A report on the situation in Belarus containing recommendations on the EU`s policy toward Minsk will be discussed by the European Parliament on September 11.
The initial version of the report, drawn up by Justas Paleckis, the European Parliament`s rapporteur on Belarus, following his May 18-21 visit to Minsk, noted improvements in the human rights situation in Belarus in 2012 and recommended suspending entry bans against Belarusian officials, and was met with indignation from Belarusian opposition activists and human rights defenders, while the Belarusian foreign ministry expressed hope that the report would help Belarus and the European Union step up their dialogue.
More than 300 amendments and suggestions were submitted with regard to the report before the deadline, June 12. On July 9, the European Parliament’s Foreign Affairs Committee approved the final draft of the report.
The report says that the European Union should “reiterate the need for the unconditional and immediate release and rehabilitation of the political and civic rights of all remaining political prisoners to be a prerequisite for a gradual lifting of EU restrictive measures and for a substantial upgrade in EU-Belarus relations.”
The report suggests using Lithuania’s EU presidency in the second half of 2013 and a European Partnership summit to be held in Vilnius in November "as unique opportunities to improve relations with Belarus, including with a view to restarting the political dialogue on, inter alia, democratic reforms and respect for the rule of law, human rights and fundamental freedoms."

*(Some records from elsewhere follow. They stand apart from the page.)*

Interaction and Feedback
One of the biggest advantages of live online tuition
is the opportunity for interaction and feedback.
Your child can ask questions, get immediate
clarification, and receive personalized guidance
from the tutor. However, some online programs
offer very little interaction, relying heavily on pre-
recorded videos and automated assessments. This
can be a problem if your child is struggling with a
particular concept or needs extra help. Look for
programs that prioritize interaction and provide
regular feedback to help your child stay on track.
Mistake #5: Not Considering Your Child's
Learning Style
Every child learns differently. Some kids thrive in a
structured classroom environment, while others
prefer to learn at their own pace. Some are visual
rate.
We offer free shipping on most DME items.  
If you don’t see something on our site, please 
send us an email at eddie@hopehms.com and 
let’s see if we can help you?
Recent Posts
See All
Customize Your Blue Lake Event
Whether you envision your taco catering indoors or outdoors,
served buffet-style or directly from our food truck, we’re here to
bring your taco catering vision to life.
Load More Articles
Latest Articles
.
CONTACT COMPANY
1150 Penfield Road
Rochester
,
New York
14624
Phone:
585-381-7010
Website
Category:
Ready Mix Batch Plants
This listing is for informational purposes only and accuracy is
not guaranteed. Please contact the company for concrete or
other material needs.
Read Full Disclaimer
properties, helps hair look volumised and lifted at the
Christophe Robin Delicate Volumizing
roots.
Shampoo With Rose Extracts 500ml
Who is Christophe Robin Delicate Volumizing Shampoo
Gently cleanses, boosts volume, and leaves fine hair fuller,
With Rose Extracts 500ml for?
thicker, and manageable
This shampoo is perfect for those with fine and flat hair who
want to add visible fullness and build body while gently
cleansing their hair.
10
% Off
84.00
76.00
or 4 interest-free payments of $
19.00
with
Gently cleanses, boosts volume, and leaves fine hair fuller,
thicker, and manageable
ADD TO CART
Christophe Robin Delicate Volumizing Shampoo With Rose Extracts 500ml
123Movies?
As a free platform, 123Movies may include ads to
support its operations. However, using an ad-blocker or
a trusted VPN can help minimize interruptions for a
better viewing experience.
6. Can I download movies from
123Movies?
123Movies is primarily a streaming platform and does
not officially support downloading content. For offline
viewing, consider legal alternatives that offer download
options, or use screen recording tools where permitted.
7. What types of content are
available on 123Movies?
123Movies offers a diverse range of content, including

Addressed to the high representative for foreign affairs and security policy, the EU Council, the European Commission, the European External Action Service and the EU member states, the report also suggest that the EU should "consider the suspension of key officials from the EU visa ban list with a view to broadening the main and essential diplomatic communication channel with Belarus, also in view of the Eastern Partnership summit."
According to the report, the Belarusian authorities should "fully implement electoral code reforms on the basis of OSCE/ODIHR recommendations; lift all restrictions imposed on the democratic opposition; fully modernize the judiciary in line with international standards; work towards the abolition of the death penalty; reform its Criminal Code and in particular article 193(1) on participation in unregistered organizations; allow access for representatives of the relevant international organizations and members of families to all Belarusian prisons; remove any existing obstacles to NGO registration; guarantee effective freedom of and access to the media; create an independent and fully functional ombudsman; and ensure equal opportunities for and the inclusion and non-discrimination of all minorities."
The report proposes considering "unilaterally facilitating the issuing of visas and reducing their cost from EUR 60 to an affordable level for Belarusian citizens, and making full use of the existing flexibilities offered by the Visa Code, including the waiver or reduction of fees for short-stay visas; also consider unilaterally reducing or waiving the visa fees for long-stay visas."